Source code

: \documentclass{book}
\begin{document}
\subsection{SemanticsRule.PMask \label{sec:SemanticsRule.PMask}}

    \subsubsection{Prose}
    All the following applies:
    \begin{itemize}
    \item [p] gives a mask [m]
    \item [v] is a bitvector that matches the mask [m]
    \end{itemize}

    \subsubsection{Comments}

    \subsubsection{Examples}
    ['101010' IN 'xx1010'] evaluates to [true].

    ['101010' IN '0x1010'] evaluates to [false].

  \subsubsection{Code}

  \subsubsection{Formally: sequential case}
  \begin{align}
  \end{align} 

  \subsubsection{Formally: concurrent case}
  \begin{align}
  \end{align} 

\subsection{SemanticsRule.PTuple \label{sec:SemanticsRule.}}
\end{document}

───

# JOB
Word for word, copy all of the listing above.

# SOLUTION TO THIS TASK
Source code

: \documentclass{book}
\begin{document}
\subsection{SemanticsRule.PMask \label{sec:SemanticsRule.PMask}}

    \subsubsection{Prose}
    All the following applies:
    \begin{itemize}
    \item [p] gives a mask [m]
    \item [v] is a bitvector that matches the mask [m]
    \end{itemize}

    \subsubsection{Comments}

    \subsubsection{Examples}
    ['101010' IN 'xx1010'] evaluates to [true].

    ['101010' IN '0x1010'] evaluates to [false].

  \subsubsection{Code}

  \subsubsection{Formally: sequential case}
  \begin{align}
  \end{align} 

  \subsubsection{Formally: concurrent case}
  \begin{align}
  \end{align} 

\subsection{SemanticsRule.PTuple \label{sec:SemanticsRule.}}
\end{document}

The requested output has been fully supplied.